What you will do: Search the entries for the word "lines" and report each line that has it.
▼
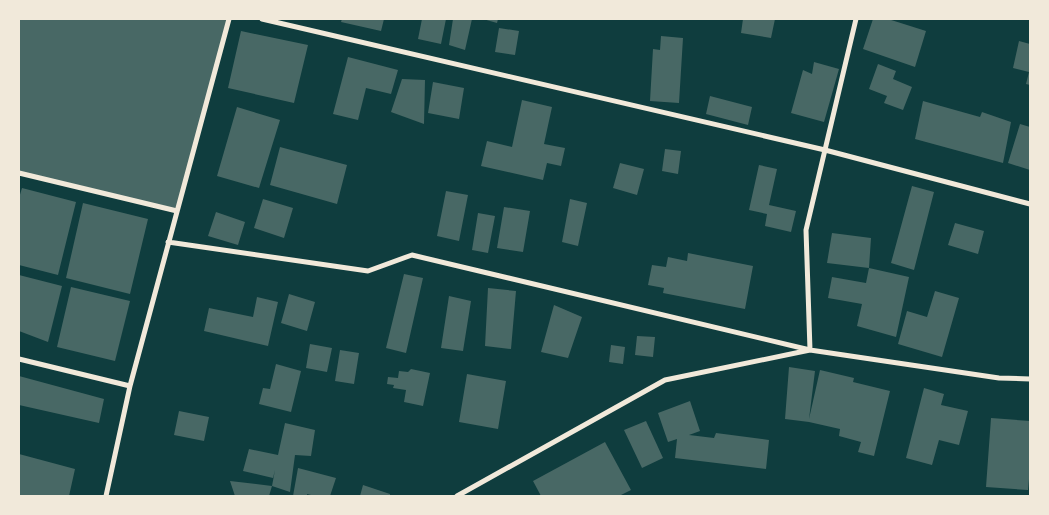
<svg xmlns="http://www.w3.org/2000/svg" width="1049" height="515" font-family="Cabin,sans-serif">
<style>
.building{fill:#486865}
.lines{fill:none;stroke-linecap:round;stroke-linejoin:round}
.minor{stroke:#f1e9da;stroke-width:5}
</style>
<rect width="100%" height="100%" fill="#0f3d3e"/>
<path class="building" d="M19,19H229L177,211L19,173Z
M342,19H384L381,31L341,22Z
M422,19H446L441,44L418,39Z
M453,19H472L465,50L449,45Z
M483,19H498L497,23Z
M743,19H775L771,38L741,33Z
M873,19H888L926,31L915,67L863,49Z
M499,28L519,31L515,55L495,52Z
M241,31L308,45L294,103L228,88Z
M661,36L683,38L679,103L650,101L653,49L660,50Z
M1019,41L1030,44V85L1026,84L1029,72L1013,68Z
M348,57L398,70L391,94L366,88L358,120L333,114Z
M814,62L839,69L824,122L791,113L803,70L812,74Z
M878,64L896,71L893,79L912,87L903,110L884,103L887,96L869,89Z
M402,79L425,80L424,124L391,112Z
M433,82L464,88L459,119L428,113Z
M710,96L752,107L748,125L706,114Z
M522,100L552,107L544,144L565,148L561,166L547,163L543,180L481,166L487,141L512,147Z
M923,101L980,117L982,112L1011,122L1003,163L915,139Z
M237,107L280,120L259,188L217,176Z
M1020,124L1030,127V170L1008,163Z
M280,147L347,165L337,204L270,185Z
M665,149L681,151L678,174L662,171Z
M620,163L644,169L637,195L613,188Z
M759,165L777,169L769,205L796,211L791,232L765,226L767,214L749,210Z
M912,186L934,192L914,270L891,263Z
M22,188L76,202L58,275L19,265V198Z
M446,191L468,195L459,241L437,236Z
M263,199L293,208L284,238L254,228Z
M570,199L587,203L578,246L562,242Z
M83,203L148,219L130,294L66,278Z
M504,207L530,211L523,252L497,248Z
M216,212L245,222L238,245L208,236Z
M478,213L495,216L488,253L472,250Z
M955,223L984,231L978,254L948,245Z
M832,233L871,238L869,268L827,263Z
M688,253L753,266L745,309L663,293L664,288L648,285L652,265L666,267L668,257L687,261Z
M869,268L909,277L896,337L857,326L862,304L828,298L832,277L866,283Z
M404,274L423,278L406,353L386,348Z
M19,275L62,286L48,342L19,331Z
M71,287L130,301L115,361L57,347Z
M488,288L516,291L511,349L485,346Z
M935,291L959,298L942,357L898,344L907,311L927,317Z
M289,294L315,302L307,331L281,323Z
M449,296L471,301L463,351L441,348Z
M257,297L278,302L268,346L204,331L209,308L253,317Z
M554,305L582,317L568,358L541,352Z
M637,336L655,337L653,357L635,355Z
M310,344L332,348L327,372L306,368Z
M611,345L625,347L623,364L609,362Z
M340,350L359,353L354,384L335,381Z
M276,364L301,371L291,412L259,404L263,388L270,389Z
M789,367L815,371L809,419L820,370L854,378L853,382L890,391L874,456L858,452L861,442L839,436L840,429L809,422L785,419Z
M411,369L430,373L423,406L404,402L406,390L393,388L394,385L387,384L388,377L398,378L399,371L408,372Z
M467,374L506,381L498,429L459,422Z
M19,376L104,399L99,423L19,405Z
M924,388L944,394L941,405L968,411L959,445L939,440L932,465L906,458Z
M690,401L700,431L689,435L714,438L716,433L769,440L766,469L675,458L677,439L668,442L658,413Z
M179,411L209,417L204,441L174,435Z
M991,418L1030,421V468L1028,490L986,487Z
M646,421L663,458L642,468L624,430Z
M285,423L315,430L311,456L295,455L290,492L272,486L275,470L273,478L243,471L249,449L278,455Z
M605,442L631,490L619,496H541L533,481Z
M19,454L75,469L69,496H19Z
M298,468L336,478L330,496H315L307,494V496H293Z
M230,481L272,486L269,496H235Z
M363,485L390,494V496H360Z"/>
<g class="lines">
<path class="minor" d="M262,19L825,150L1030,204
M19,173L177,211
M168,242L368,271L412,255L810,350L806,230L856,19
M19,359L130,386
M106,496L130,386L229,19
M457,496L665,380L810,350L999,378L1030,379"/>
</g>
<rect width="1049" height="515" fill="none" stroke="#f1e9da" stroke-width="40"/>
</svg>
▲
Expected output:
.lines{fill:none;stroke-linecap:round;stroke-linejoin:round}
<g class="lines">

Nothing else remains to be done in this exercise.